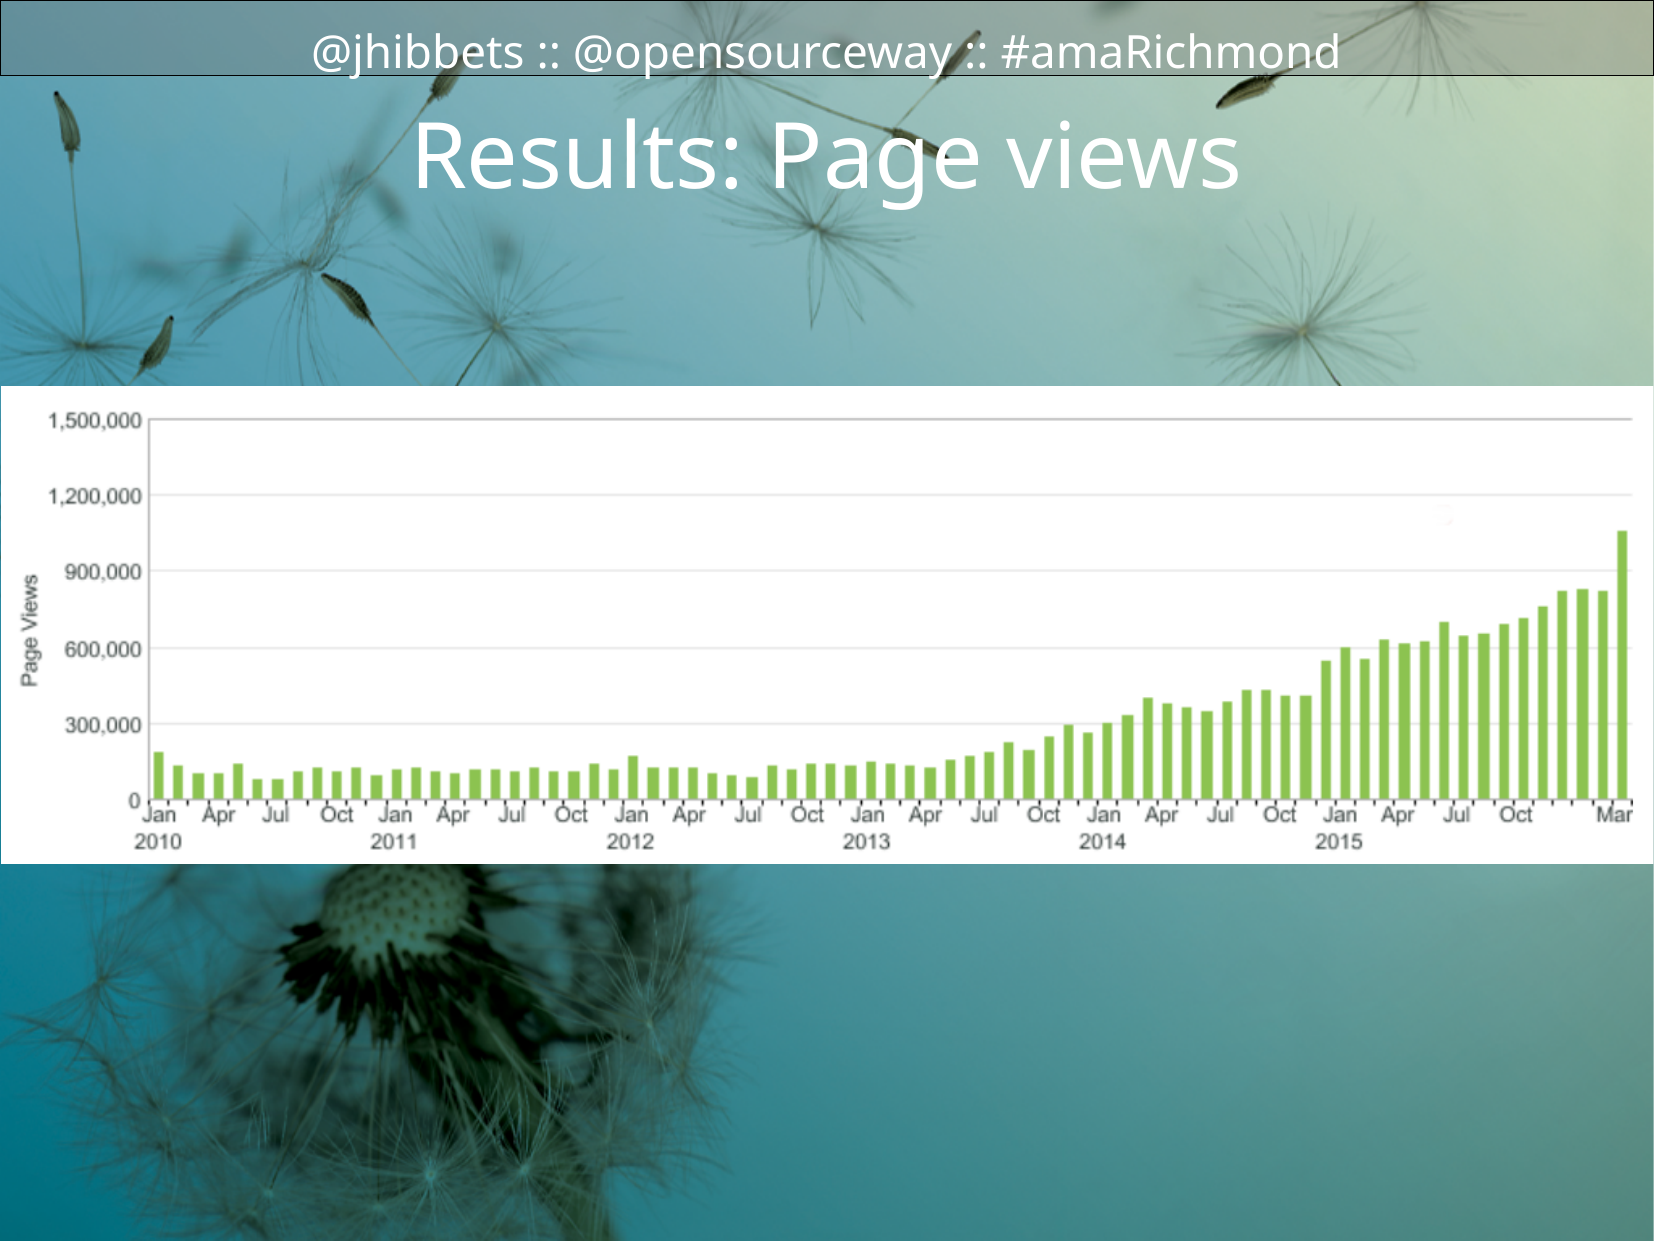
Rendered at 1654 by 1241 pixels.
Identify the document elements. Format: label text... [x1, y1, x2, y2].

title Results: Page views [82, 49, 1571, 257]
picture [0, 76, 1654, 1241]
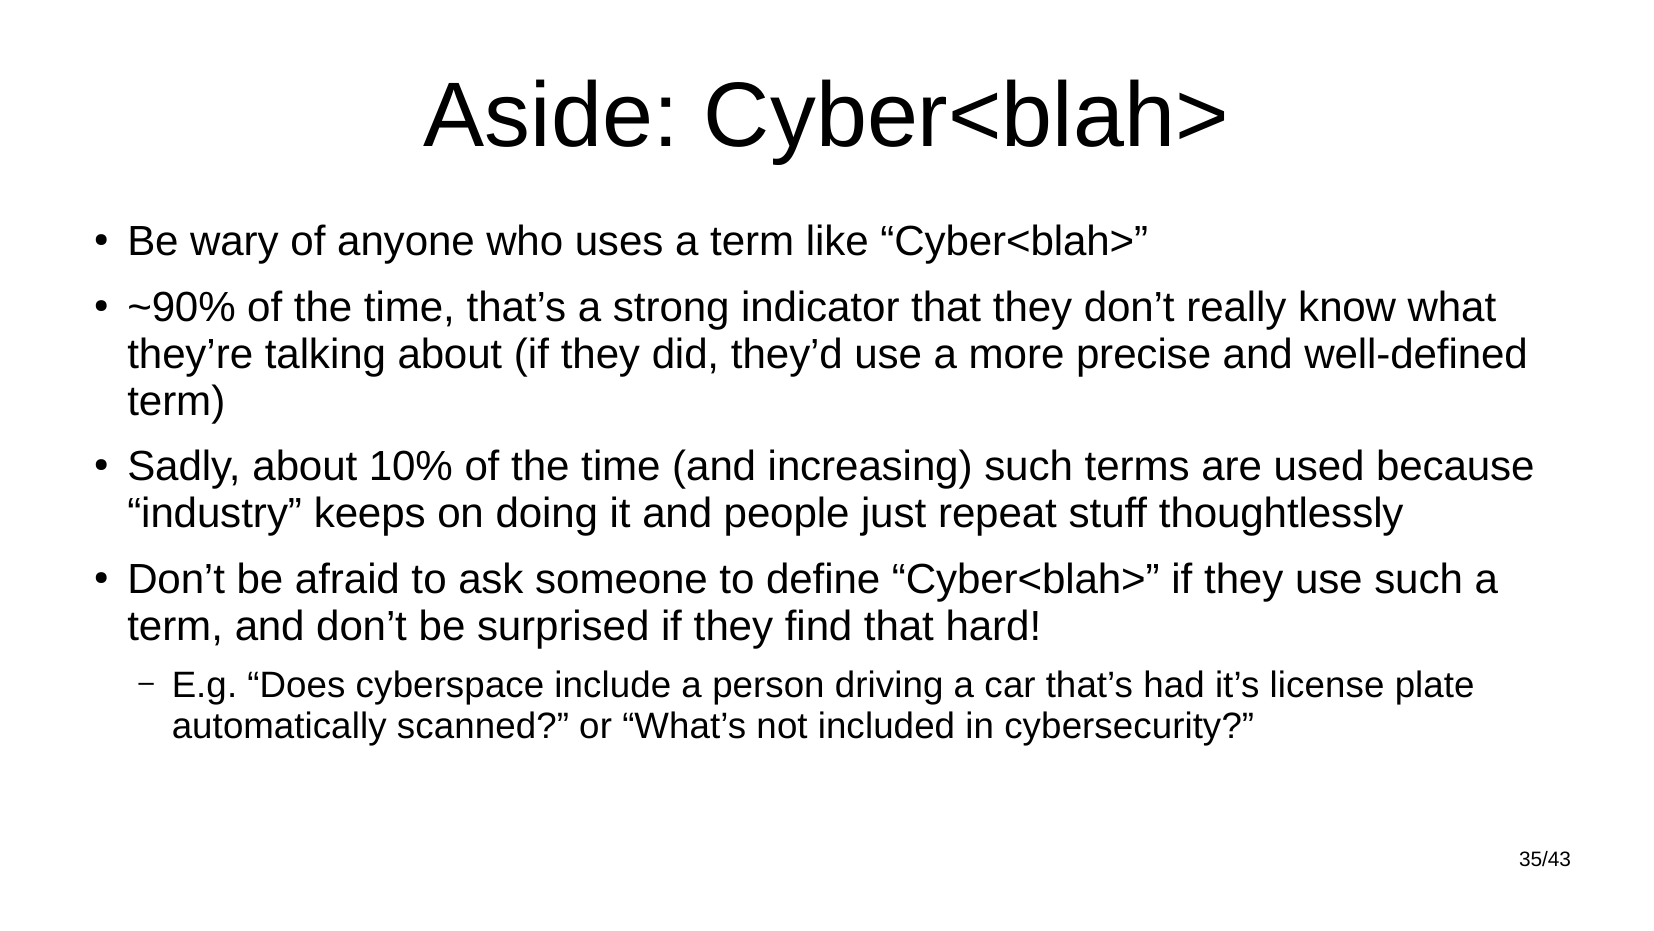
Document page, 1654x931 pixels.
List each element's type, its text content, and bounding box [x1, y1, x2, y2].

> [GOAL]
Change "pixels" to "px" throughout the items above, leaving everything else as it is. Leave the pictures out of your answer.

> [WRITTEN ANSWER]
Rendered at 1654 by 1241 px.
Identify the document elements. Format: label text... [x1, y1, x2, y2].

title Results: Page views [82, 49, 1571, 257]
picture [0, 76, 1654, 1241]
Document page, 1654x931 px.
List each element's type, its text content, and bounding box [x1, y1, x2, y2].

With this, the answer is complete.